Ces jumeaux, qui n’ont pas encore reçu de nom, incarnent une victoire pour la conservation du lémurien brun à collier. À l’image de bon nombre des 107 espèces de lémuriens originaires de Madagascar, leur terre natale, ils sont classés comme étant en danger par l’Union internationale pour la conservation de la nature (UICN).
Les données fournies par cette organisation de conservation indiquent que l’espèce a subi un déclin de sa population à l’état sauvage de plus de 50 pour cent sur une période de 24 ans. Cette chute brutale des effectifs s’explique par plusieurs facteurs liés à l’activité humaine.
La destruction de leur habitat, causée par la production de charbon de bois et les pratiques agricoles non durables, constitue la menace principale. L’exploitation par la chasse pèse lourdement sur leur survie. Les preuves actuelles suggérant que ces menaces ne se sont pas atténuées, il est prévu que la population de lémuriens bruns à collier continuera de décliner au même rythme.
Maintenir la viabilité génétique en captivité

C’est face à cette urgence que les programmes de conservation entrent en jeu. Le zoo du Bronx participe activement à un plan de l’AZA destiné à assurer la survie des lémuriens bruns à collier.

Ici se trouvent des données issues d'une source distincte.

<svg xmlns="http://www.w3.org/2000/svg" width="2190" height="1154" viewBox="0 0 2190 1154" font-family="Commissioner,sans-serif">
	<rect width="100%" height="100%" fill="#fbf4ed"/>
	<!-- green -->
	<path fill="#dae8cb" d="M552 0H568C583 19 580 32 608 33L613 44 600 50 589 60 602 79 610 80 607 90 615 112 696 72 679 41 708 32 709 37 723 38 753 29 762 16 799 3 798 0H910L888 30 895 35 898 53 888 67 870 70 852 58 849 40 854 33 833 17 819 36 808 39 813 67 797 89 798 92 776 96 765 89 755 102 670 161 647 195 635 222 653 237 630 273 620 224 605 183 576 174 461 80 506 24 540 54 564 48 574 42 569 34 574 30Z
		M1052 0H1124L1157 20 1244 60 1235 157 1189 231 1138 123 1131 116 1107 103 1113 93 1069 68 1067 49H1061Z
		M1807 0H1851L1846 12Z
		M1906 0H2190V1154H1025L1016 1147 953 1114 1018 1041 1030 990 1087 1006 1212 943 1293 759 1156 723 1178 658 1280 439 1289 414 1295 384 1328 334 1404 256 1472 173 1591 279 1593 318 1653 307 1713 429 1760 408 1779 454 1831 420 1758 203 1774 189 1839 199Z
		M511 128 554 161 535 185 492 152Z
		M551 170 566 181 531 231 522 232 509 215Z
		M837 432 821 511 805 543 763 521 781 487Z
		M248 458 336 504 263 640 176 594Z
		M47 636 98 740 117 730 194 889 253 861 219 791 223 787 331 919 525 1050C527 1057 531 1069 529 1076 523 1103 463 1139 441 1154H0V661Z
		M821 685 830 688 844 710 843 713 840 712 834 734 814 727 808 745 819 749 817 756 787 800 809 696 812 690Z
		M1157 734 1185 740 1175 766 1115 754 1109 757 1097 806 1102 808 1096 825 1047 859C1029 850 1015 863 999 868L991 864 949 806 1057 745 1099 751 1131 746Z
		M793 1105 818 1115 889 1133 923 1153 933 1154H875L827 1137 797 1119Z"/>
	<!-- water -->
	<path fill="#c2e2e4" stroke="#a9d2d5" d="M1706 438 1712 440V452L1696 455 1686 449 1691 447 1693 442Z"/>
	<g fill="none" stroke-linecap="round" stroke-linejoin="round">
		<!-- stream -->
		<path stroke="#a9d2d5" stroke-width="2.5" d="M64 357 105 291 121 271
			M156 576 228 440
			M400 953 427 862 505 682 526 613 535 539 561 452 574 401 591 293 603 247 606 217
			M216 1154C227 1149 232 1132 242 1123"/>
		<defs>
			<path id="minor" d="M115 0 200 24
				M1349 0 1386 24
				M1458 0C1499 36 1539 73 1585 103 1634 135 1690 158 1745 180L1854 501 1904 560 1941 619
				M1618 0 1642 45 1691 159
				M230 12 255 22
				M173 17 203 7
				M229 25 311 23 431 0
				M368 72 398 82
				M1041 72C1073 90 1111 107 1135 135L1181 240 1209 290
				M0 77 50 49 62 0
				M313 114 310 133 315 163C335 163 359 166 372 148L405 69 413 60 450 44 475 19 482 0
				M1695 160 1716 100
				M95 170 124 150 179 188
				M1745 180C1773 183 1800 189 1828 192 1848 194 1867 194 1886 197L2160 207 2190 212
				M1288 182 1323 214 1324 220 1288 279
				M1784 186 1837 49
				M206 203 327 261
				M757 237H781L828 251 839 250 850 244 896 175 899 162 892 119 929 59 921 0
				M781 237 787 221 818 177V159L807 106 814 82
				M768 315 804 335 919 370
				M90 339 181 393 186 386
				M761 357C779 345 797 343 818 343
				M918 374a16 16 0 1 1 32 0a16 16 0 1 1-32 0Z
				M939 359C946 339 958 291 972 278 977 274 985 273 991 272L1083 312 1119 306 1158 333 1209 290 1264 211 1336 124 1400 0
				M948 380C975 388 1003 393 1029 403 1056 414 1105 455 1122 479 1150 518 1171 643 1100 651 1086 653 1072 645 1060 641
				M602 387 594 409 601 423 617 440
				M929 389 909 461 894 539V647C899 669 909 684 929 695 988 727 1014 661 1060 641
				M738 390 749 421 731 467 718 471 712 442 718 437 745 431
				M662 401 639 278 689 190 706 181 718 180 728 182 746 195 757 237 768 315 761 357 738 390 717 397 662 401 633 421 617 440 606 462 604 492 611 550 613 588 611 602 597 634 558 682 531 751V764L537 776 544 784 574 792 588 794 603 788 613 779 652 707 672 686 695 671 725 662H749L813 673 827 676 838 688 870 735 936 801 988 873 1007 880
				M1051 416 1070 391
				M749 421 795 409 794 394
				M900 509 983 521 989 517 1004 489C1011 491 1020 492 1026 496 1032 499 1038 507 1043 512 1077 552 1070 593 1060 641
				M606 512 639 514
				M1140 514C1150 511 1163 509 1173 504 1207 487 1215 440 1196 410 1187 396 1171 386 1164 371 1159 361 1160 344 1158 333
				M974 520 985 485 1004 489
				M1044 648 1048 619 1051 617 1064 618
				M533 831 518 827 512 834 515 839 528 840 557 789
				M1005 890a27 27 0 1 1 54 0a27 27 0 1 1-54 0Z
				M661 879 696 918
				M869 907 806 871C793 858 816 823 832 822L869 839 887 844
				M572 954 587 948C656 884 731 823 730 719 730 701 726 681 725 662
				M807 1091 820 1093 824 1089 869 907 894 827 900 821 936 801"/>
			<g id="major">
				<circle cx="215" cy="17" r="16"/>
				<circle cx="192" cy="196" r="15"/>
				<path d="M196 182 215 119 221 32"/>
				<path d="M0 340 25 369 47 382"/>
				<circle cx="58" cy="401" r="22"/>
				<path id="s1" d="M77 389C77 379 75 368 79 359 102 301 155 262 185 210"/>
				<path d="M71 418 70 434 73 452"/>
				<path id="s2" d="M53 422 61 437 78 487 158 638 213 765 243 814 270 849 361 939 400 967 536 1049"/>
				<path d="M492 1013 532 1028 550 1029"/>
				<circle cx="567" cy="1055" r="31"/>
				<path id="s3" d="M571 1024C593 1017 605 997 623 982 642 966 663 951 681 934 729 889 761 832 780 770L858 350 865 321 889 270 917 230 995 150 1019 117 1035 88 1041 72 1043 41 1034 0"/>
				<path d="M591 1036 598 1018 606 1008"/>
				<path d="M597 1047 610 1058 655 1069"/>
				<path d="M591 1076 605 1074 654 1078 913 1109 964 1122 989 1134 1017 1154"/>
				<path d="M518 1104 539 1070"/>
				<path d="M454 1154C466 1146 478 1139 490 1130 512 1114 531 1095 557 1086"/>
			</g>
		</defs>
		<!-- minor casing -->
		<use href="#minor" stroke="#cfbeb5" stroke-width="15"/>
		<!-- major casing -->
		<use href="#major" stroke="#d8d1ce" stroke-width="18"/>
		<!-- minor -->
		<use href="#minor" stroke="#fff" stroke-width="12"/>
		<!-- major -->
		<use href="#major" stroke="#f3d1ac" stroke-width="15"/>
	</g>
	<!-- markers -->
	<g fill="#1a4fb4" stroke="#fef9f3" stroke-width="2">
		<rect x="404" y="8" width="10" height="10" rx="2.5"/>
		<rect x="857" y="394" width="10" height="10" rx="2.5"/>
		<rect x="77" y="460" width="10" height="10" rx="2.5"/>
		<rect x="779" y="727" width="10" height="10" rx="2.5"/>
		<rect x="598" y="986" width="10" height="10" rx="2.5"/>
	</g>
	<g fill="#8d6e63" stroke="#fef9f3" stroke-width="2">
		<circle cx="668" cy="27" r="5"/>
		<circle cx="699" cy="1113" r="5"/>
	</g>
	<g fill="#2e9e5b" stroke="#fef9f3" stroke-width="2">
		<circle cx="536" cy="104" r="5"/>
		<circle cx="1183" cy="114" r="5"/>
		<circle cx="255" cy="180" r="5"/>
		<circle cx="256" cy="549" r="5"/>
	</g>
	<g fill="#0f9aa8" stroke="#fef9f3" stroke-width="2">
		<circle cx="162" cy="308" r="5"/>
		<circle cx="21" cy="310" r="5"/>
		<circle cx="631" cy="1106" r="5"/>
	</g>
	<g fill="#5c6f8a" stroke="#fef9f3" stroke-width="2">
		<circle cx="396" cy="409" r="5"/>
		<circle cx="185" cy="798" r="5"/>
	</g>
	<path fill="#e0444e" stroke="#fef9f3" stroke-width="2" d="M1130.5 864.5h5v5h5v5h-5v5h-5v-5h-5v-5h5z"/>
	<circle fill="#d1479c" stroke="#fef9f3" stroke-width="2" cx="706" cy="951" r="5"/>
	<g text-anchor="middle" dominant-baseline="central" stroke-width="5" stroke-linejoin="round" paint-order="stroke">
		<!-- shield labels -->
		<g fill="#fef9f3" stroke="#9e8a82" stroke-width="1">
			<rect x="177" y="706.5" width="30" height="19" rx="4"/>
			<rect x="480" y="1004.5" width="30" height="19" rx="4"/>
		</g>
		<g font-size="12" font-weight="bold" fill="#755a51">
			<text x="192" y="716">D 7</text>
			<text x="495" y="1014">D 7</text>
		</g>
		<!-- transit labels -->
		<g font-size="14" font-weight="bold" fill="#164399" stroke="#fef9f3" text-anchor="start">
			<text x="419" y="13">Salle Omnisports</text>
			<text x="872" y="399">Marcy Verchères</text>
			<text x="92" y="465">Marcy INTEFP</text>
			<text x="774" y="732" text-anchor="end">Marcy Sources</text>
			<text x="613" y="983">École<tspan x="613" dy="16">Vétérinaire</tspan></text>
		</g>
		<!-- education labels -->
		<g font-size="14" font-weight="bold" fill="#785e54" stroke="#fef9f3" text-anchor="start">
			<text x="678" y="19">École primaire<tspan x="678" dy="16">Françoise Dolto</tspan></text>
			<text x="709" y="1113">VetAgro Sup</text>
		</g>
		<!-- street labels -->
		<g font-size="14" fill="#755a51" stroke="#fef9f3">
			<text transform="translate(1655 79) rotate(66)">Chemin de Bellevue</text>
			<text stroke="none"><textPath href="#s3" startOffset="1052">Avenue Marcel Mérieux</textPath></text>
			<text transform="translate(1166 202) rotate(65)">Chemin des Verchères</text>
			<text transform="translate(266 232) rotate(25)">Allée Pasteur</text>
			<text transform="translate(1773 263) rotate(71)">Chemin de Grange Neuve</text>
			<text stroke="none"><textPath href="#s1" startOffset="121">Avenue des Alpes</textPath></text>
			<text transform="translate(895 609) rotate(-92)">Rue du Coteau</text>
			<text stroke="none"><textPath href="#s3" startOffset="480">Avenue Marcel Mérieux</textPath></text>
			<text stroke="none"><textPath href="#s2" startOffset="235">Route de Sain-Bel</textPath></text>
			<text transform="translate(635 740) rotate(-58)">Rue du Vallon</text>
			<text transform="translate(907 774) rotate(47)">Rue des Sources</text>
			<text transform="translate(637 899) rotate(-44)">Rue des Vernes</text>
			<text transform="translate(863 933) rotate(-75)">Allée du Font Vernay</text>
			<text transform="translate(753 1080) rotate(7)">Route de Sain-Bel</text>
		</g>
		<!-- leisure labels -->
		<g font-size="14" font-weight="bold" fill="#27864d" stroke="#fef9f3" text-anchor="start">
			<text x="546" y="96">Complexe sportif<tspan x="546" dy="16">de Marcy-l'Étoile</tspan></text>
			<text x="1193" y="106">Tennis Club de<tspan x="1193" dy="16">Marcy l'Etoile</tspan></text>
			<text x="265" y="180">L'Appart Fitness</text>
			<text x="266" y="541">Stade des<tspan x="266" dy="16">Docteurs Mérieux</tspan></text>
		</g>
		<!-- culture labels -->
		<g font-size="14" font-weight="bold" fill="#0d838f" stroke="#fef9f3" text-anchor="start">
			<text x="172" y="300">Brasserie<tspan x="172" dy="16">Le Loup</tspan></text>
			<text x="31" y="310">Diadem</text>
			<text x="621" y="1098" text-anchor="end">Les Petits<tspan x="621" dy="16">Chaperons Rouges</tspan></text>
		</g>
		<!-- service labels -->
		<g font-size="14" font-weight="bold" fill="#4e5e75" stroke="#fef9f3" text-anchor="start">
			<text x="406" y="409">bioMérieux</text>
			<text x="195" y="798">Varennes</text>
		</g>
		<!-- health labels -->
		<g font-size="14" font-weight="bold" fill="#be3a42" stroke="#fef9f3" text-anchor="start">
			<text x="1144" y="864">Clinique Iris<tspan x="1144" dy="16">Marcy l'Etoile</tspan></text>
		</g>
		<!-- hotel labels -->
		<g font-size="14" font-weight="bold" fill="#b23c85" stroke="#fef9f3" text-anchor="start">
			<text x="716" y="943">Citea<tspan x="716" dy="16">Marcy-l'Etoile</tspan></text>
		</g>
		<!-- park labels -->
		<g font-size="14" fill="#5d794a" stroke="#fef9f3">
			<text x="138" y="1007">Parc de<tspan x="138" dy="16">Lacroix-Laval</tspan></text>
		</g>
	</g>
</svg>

Ce plan se concentre sur la reproduction des lémuriens dans le cadre de soins gérés, dans un but bien précis : maintenir la viabilité génétique de l’espèce. Cette approche scientifique permet de constituer une population de secours résiliente.
La viabilité génétique signifie qu’une espèce possède suffisamment de diversité génétique pour être en bonne santé, se reproduire, ainsi que survivre et s’adapter aux changements environnementaux, comme l’apparition d’une nouvelle maladie.
L’espoir d’une réintroduction sur la plus vieille île du monde

La situation est d’autant plus urgente que Madagascar, reconnue comme la plus vieille île du monde, connaît un déclin rapide de sa biodiversité. L’objectif à long terme de ces programmes est de faire en sorte qu’un jour, des lémuriens comme les jumeaux nés au zoo du Bronx puissent être réintroduits dans leurs habitats naturels pour restaurer l’ampleur et la profondeur de la vie présente sur l’île.
Pour les personnes souhaitant apercevoir ces jumeaux si spéciaux dans leur enclos actuel, il existe un créneau horaire privilégié. La visite demande un certain sens de l’observation au sein de la végétation dense de l’exposition.
Selon Kate, superviseure adjointe du zoo du Bronx, le meilleur moment est l’après-midi. Elle précise que c’est à cette période de la journée que les visiteurs ont vu les bébés le plus souvent.